|Title||An Eighteen-Membered Macrocyclic Ligand for Actinium-225 Targeted Alpha Therapy|
|Publication Type||Journal Article|
|Year of Publication||2017|
|Authors||Thiele, NA, Brown, V, Kelly, JM, Amor-Coarasa, A, Jermilova, U, MacMillan, SN, Nikolopoulou, A, Ponnala, S, Ramogida, CF, Robertson, AKH, Rodríguez-Rodríguez, C, Schaffer, P, Jr., CWilliams, Babich, JW, Radchenko, V, Wilson, JJ|
|Journal||Angewandte Chemie International Edition|
|Keywords||actinium, CANCER, Chelates, macrocycles, RADIOPHARMACEUTICALS|
Abstract The 18-membered macrocycle H2macropa was investigated for 225Ac chelation in targeted alpha therapy (TAT).
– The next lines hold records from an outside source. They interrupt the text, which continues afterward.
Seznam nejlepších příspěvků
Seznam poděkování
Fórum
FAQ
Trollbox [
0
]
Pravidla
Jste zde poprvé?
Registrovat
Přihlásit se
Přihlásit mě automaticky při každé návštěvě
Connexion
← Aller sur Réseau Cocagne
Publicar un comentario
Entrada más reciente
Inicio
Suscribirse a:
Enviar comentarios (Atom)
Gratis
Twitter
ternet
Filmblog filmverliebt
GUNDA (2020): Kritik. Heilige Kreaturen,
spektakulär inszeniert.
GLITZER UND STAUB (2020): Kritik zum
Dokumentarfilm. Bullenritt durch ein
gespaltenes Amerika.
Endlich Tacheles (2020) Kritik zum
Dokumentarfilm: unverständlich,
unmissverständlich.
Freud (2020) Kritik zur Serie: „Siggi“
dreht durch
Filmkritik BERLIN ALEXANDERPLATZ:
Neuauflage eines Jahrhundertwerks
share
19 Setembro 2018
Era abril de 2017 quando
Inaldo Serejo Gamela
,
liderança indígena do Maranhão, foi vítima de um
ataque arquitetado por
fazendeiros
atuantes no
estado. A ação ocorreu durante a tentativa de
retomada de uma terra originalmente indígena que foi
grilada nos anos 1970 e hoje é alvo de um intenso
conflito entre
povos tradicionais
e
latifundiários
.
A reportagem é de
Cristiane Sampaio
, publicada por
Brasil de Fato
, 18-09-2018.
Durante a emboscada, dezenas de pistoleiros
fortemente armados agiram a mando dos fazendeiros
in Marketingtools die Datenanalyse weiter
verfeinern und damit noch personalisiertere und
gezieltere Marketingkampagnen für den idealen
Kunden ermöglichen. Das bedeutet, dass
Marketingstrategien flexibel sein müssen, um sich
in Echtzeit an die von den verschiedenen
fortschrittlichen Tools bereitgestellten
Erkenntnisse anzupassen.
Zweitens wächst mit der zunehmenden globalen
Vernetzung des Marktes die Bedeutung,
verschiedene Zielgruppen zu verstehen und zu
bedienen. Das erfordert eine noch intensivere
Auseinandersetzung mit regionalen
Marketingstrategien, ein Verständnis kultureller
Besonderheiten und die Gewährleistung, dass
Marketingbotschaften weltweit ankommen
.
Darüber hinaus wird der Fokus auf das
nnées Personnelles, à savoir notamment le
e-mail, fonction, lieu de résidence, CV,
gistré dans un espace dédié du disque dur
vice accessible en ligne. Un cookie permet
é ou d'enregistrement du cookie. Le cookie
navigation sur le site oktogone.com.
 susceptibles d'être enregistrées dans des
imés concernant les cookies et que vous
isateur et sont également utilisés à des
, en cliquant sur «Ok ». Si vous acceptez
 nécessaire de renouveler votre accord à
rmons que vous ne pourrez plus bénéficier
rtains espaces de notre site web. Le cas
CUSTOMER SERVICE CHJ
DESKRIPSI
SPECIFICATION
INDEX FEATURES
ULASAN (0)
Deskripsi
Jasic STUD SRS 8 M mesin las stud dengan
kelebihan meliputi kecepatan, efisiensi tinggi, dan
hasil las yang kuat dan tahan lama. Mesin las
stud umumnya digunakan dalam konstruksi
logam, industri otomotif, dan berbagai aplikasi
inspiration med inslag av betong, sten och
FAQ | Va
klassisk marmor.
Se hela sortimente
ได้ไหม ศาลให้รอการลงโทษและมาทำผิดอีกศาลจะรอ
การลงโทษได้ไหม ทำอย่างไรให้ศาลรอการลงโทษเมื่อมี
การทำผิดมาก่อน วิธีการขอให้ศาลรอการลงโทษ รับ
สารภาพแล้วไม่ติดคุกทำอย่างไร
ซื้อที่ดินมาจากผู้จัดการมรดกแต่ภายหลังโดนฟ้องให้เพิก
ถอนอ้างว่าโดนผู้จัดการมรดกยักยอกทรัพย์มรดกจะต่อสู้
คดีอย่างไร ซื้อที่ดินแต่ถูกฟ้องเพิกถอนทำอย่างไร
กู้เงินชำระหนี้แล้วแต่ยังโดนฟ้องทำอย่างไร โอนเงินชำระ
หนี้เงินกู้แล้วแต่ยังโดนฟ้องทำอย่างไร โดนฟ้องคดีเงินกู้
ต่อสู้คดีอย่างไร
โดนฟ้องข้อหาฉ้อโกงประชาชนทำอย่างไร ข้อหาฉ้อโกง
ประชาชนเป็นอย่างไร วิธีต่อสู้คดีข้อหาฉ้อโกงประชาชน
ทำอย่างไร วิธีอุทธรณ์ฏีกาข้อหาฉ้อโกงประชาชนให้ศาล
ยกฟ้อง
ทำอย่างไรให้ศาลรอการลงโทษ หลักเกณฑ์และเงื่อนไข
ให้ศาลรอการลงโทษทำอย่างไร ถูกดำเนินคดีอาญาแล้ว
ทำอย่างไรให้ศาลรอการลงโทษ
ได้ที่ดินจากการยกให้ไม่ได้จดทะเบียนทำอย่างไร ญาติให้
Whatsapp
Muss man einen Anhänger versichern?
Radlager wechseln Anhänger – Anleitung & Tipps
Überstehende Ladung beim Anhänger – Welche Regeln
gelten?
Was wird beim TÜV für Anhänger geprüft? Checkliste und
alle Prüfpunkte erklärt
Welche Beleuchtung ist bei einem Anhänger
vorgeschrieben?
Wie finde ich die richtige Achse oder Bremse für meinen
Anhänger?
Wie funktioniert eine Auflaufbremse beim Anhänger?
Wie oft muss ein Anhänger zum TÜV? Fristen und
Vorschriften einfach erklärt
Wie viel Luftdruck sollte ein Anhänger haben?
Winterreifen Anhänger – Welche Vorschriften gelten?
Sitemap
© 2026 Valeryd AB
Radiolabeling studies showed that macropa, at submicromolar concentration, complexed all 225Ac (26 kBq) in 5 min at RT. [225Ac(macropa)]+ remained intact over 7 to 8 days when challenged with either excess La3+ ions or human serum, and did not accumulate in any organ after 5 h in healthy mice. A bifunctional analogue, macropa-NCS, was conjugated to trastuzumab as well as to the prostate-specific membrane antigen-targeting compound RPS-070. Both constructs rapidly radiolabeled 225Ac in just minutes at RT, and macropa-Tmab retained >99 % of its 225Ac in human serum after 7 days. In LNCaP xenograft mice, 225Ac-macropa-RPS-070 was selectively targeted to tumors and did not release free 225Ac over 96 h. These findings establish macropa to be a highly promising ligand for 225Ac chelation that will facilitate the clinical development of 225Ac TAT for the treatment of soft-tissue metastases.